Author: Epicurus.com Kitchens
Recipe type: Poultry
- 1 1/2 Cups sliced fresh mushrooms
- 2 Tablespoons sliced green onion
- 2 Tablespoons water
- 1/4 teaspoon salt
- 1/4 Cup dry Marsala or dry Sherry
- 4 medium (12 ounces total) boned skinless chicken Breast Halves
- Place 1 piece of chicken, boned side up, between 2 pieces of plastic wrap. Pound with a meat mallet till 1/4" thick. Repeat with all breasts.
- Spray a large skillet with nonstick spray. Preheat skillet over medium heat.
- Add 2 chicken breast halves. Cook over medium heat for 2-3 minutes or till tender and no pink remains.
- Transfer to a platter; keep warm.
- Repeat with remaining chicken breast halves.

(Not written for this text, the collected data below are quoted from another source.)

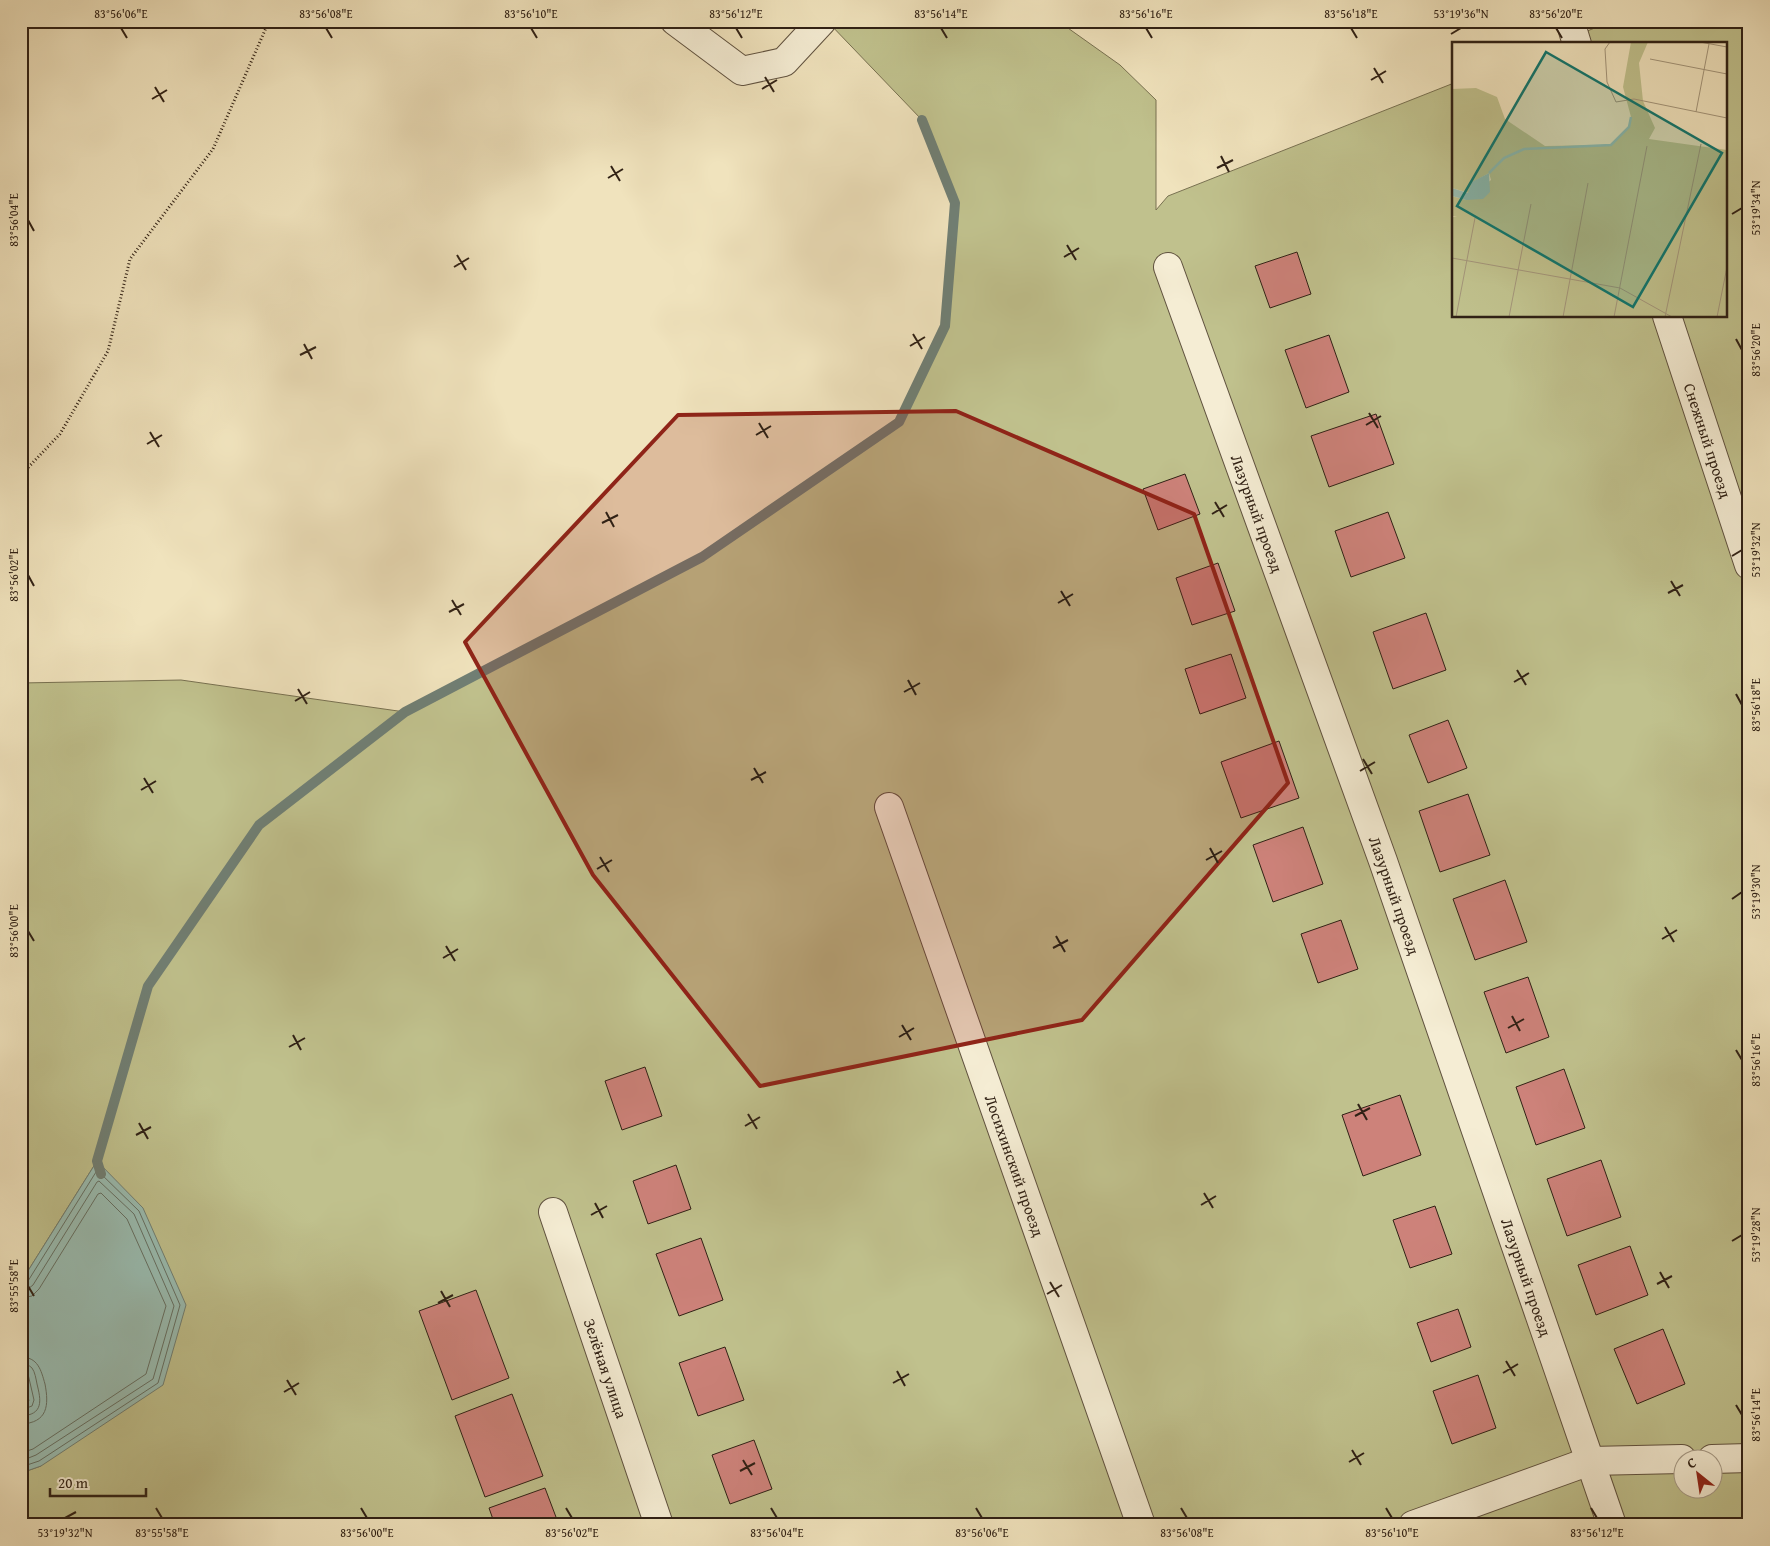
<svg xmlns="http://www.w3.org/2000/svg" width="1770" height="1546" font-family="'Gentium Book Plus',serif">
  <rect width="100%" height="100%" fill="#f0e3bd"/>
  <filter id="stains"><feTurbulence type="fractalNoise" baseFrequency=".004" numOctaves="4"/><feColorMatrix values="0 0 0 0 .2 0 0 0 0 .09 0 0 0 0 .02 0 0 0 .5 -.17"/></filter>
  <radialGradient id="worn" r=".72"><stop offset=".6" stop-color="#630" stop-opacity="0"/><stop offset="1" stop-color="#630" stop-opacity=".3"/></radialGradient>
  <!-- green -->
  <path fill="#c0c18d" stroke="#787151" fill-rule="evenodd" d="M827 21H1058L1120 65 1156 100V210L1168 196 1454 83V316H1726V44H1555L1612 21H1749V1525H21V1473L41 1466 97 1161 21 1282V683L181 680 405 712 702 557 899 422 945 326 955 203 922 120ZM1682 1458H1712V1488H1682Z"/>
  <!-- water -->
  <path fill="#9abeb3" stroke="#707f74" d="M97 1161 143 1208 186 1305 163 1385 41 1466 21 1473V1406L29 1401 21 1365V1282Z"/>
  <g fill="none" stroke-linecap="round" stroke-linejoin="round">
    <!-- shore -->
    <path stroke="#657064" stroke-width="1" d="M21 1284 28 1281 96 1172 98 1171 139 1211 180 1305 158 1383 39 1461 21 1467
      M21 1290 28 1289 33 1285 97 1182 99 1181 134 1214 174 1306 153 1379 36 1455 21 1461
      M21 1298 32 1296 39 1289 98 1194 101 1193 127 1219 166 1306 146 1374 33 1449 21 1453
      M21 1357C38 1357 41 1370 45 1384 49 1405 48 1423 21 1424
      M21 1364C26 1364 29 1365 32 1368 35 1372 36 1379 37 1384 41 1400 44 1415 21 1416
      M21 1370 26 1371 28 1374 34 1400 32 1406 21 1410"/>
    <!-- stream -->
    <path stroke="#707f74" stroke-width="10" d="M101 1174 97 1161 148 986 259 825 405 712 702 557 899 422 945 326 955 203 922 120"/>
  </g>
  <!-- building -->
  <path fill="#cd827a" stroke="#302115" d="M1297 252 1311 294 1270 308 1255 266Z
    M1329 335 1349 392 1306 408 1285 350Z
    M1376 414 1394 464 1329 487 1311 436Z
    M1185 474 1200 514 1158 530 1143 489Z
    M1388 512 1405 558 1351 577 1335 531Z
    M1218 563 1235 611 1192 625 1176 578Z
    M1426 613 1446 670 1393 689 1373 632Z
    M1231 654 1246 698 1200 714 1185 669Z
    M1448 720 1467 768 1428 783 1409 735Z
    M1279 741 1299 798 1241 818 1221 762Z
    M1468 794 1490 855 1440 872 1419 811Z
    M1303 827 1323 884 1273 902 1253 845Z
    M1505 880 1527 942 1475 960 1453 899Z
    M1341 920 1358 969 1318 983 1301 934Z
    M1528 977 1549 1037 1506 1053 1484 992Z
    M645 1067 662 1116 622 1130 605 1081Z
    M1564 1069 1585 1128 1536 1145 1516 1087Z
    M1400 1095 1421 1155 1363 1176 1342 1115Z
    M1601 1160 1621 1217 1567 1236 1547 1179Z
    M676 1165 691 1209 648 1224 633 1181Z
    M1435 1206 1452 1254 1410 1268 1393 1220Z
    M701 1238 723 1300 679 1316 656 1254Z
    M1630 1246 1648 1295 1596 1315 1578 1265Z
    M476 1290 509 1378 452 1400 419 1311Z
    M1458 1309 1471 1347 1431 1362 1417 1323Z
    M1663 1329 1685 1384 1637 1404 1614 1349Z
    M725 1347 744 1400 698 1416 679 1363Z
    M1478 1375 1496 1428 1452 1444 1433 1391Z
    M512 1394 543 1476 485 1497 455 1416Z
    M754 1440 772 1489 730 1504 712 1455Z
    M545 1488 559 1525H495L489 1508Z"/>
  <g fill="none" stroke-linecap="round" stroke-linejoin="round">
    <defs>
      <g id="street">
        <path d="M675 21 742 71 784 62 822 21"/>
        <path d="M1570 21 1577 44"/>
        <path id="s1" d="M1168 267 1383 861 1612 1525"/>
        <path id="s2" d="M1667 316 1749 565"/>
        <path id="s3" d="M889 807 1141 1525"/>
        <path id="s4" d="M553 1212 659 1525"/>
        <path d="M1712 1459 1749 1458"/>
        <path d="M1413 1525 1590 1461 1682 1459"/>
      </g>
    </defs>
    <!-- street casing -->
    <use href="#street" stroke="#60523f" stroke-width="30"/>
    <!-- path -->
    <path stroke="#302115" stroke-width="3" stroke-dasharray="1 2.5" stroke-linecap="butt" d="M21 475 60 434 108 351 130 259 213 149 269 21"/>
    <!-- street -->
    <use href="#street" stroke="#f5edd4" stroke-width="28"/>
  </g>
  <!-- marked area -->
  <path fill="#8f2418" fill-opacity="0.2" stroke="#8f2418" stroke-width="4" stroke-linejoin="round" d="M956 411 1194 514 1288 783 1082 1020 760 1086 593 875 465 642 678 415Z"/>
  <!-- ticks -->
  <path fill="none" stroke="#302115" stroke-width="2" d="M121 28 127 38M326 28 332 38M531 28 537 38M736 28 742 38M941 28 947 38M1146 28 1152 38M1351 28 1357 38M1556 28 1562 38M1451 34 1461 28M1374 68 1383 83M765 77 774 92M1371 80 1386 71M155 87 164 102M762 89 777 80M152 99 167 90M1221 156 1229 172M611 166 620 181M1217 168 1233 160M608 178 623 169M1732 214 1742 208M28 220 34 231M1067 245 1076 260M457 255 466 270M1064 257 1079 248M454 267 469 258M913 334 922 349M1736 339 1742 350M304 344 312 359M910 346 925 337M300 355 316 347M1369 413 1378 428M759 423 768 438M1366 425 1381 416M150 432 159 447M756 435 771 426M147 444 162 435M1215 502 1224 517M606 512 614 527M1212 514 1227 505M602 523 618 515M1732 556 1742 550M28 575 34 586M1671 581 1680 596M1061 591 1070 606M1668 593 1683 585M452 600 461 615M1058 603 1073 594M449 612 464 604M1517 670 1526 685M908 680 916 695M1514 682 1529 673M298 689 307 704M904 692 920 683M1736 694 1742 705M295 701 310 692M1363 759 1372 774M754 768 763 783M1360 771 1375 762M144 778 153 793M751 780 766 772M141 790 156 781M1210 848 1218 863M600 857 609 872M1206 860 1222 851M597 869 612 860M1732 899 1742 892M1665 927 1674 942M28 931 34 941M1056 936 1065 952M1662 939 1677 930M446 946 455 961M1053 948 1068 940M443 958 458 949M1512 1016 1520 1031M902 1025 911 1040M1508 1028 1524 1019M293 1035 301 1050M899 1037 914 1028M289 1047 305 1038M1736 1050 1742 1060M1358 1104 1367 1120M748 1114 757 1129M1355 1116 1370 1108M139 1123 148 1139M745 1126 760 1117M136 1135 151 1127M1204 1193 1213 1208M595 1203 603 1218M1201 1205 1216 1196M591 1215 607 1206M1732 1241 1742 1235M1660 1272 1669 1288M1050 1282 1059 1297M1657 1284 1672 1276M28 1286 34 1296M441 1291 450 1307M1047 1294 1062 1285M438 1303 453 1295M1506 1361 1515 1376M897 1371 905 1386M1503 1373 1518 1364M287 1380 296 1395M893 1383 909 1374M284 1392 299 1383M1736 1405 1742 1415M1352 1450 1361 1465M743 1460 752 1475M1349 1462 1364 1453M740 1471 755 1463M156 1508 162 1518M361 1508 367 1518M566 1508 572 1518M771 1508 777 1518M976 1508 982 1518M1181 1508 1187 1518M1386 1508 1392 1518M1591 1508 1597 1518M65 1518 76 1512"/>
  <g text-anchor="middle" stroke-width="4" stroke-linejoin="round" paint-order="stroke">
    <!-- street labels -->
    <g font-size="16" fill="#302115" stroke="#f5edd4">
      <text dy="6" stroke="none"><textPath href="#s2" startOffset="131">Снежный проезд</textPath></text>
      <text dy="6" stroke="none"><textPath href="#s1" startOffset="262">Лазурный проезд</textPath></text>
      <text dy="6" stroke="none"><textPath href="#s1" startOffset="668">Лазурный проезд</textPath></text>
      <text dy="6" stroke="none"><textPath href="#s3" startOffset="380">Лосихинский проезд</textPath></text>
      <text dy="6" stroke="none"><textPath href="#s1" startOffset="1072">Лазурный проезд</textPath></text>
      <text dy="6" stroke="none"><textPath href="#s4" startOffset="165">Зелёная улица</textPath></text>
    </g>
  </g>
  <!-- overview -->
  <g transform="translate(1452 42)">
    <rect width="275" height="275" fill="#f0e3bd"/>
    <path d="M179 0H196L187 21 191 59 203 86 197 97 275 108V275H0V175H5L0 174V154L14 158 39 138 37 131 21 140 17 151 0 146V47L24 46 45 55 53 77 93 104 159 103 177 85 179 75 171 45Z" fill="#c0c18d"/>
    <path d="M37 131 38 150 31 157 14 158 0 154V146L16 151 20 140Z" fill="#9abeb3"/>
    <path fill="none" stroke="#9abeb3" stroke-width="2.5" d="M37 131 52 116 72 107 159 103 177 85 179 75"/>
    <path fill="none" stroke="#a3957a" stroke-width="1" d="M158 0 153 7 155 40 164 60 182 57 275 76M248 0 275 5M198 17 275 32M244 70 257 2M0 216 168 246 220 275M4 275 23 176M57 275 79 162M111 275 136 141M162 275 195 104M213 275 249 102M265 275 275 225"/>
    <path fill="#0f766e" fill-opacity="0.15" stroke="#0f766e" stroke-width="2.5" d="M94 10 270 111 181 265 5 164Z"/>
    <rect width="275" height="275" fill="none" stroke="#302115" stroke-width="2.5"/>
  </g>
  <!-- margin -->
  <rect width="1770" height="1546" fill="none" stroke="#f0e3bd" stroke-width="55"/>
  <!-- north arrow -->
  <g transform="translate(1698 1474) rotate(330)"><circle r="24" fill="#f5edd4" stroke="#a69b88"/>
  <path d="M0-4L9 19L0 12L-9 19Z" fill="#8f2418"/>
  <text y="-8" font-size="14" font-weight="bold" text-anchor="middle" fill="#302115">С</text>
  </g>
  <!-- scale -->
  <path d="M50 1488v8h96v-8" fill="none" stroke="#302115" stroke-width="2.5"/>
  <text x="58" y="1488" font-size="15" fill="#302115" stroke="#f5edd4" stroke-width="4" paint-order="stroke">20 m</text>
  <rect x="28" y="28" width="1714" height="1490" fill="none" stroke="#302115" stroke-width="2"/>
  <g font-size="12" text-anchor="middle" fill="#302115">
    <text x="121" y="18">83°56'06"E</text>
    <text x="326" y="18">83°56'08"E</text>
    <text x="531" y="18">83°56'10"E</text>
    <text x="736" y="18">83°56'12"E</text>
    <text x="941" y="18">83°56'14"E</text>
    <text x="1146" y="18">83°56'16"E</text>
    <text x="1351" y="18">83°56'18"E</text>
    <text x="1461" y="18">53°19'36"N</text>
    <text x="1556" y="18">83°56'20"E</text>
    <text transform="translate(1756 208) rotate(-90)" y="4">53°19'34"N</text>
    <text transform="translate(14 220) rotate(-90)" y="4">83°56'04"E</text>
    <text transform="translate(1756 350) rotate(-90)" y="4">83°56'20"E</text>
    <text transform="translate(1756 550) rotate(-90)" y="4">53°19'32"N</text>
    <text transform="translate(14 575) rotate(-90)" y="4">83°56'02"E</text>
    <text transform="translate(1756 705) rotate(-90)" y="4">83°56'18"E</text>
    <text transform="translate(1756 892) rotate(-90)" y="4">53°19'30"N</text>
    <text transform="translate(14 931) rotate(-90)" y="4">83°56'00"E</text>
    <text transform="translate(1756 1060) rotate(-90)" y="4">83°56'16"E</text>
    <text transform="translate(1756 1235) rotate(-90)" y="4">53°19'28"N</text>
    <text transform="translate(14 1286) rotate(-90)" y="4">83°55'58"E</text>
    <text transform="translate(1756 1415) rotate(-90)" y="4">83°56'14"E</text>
    <text x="65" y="1537">53°19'32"N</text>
    <text x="162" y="1537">83°55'58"E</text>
    <text x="367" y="1537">83°56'00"E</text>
    <text x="572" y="1537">83°56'02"E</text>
    <text x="777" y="1537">83°56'04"E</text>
    <text x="982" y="1537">83°56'06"E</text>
    <text x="1187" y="1537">83°56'08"E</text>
    <text x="1392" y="1537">83°56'10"E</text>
    <text x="1597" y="1537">83°56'12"E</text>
  </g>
  <rect width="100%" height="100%" filter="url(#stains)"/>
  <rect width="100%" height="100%" fill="url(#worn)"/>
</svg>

- Carefully add mushrooms, green onion, water, and salt to skillet. Cook over medium heat till mushrooms are tender and most of the liquid has evaporated (about 3 minutes.)
- Add Marsala or dry sherry to skillet. Heat through.
- Spoon vegetables and sauce over chicken.
Per serving: 161 calories, 27 g protein, 2 g carbohydrates, 3 g fat, 72 mg cholesterol, 191 mg sodium, 337 mg potassium.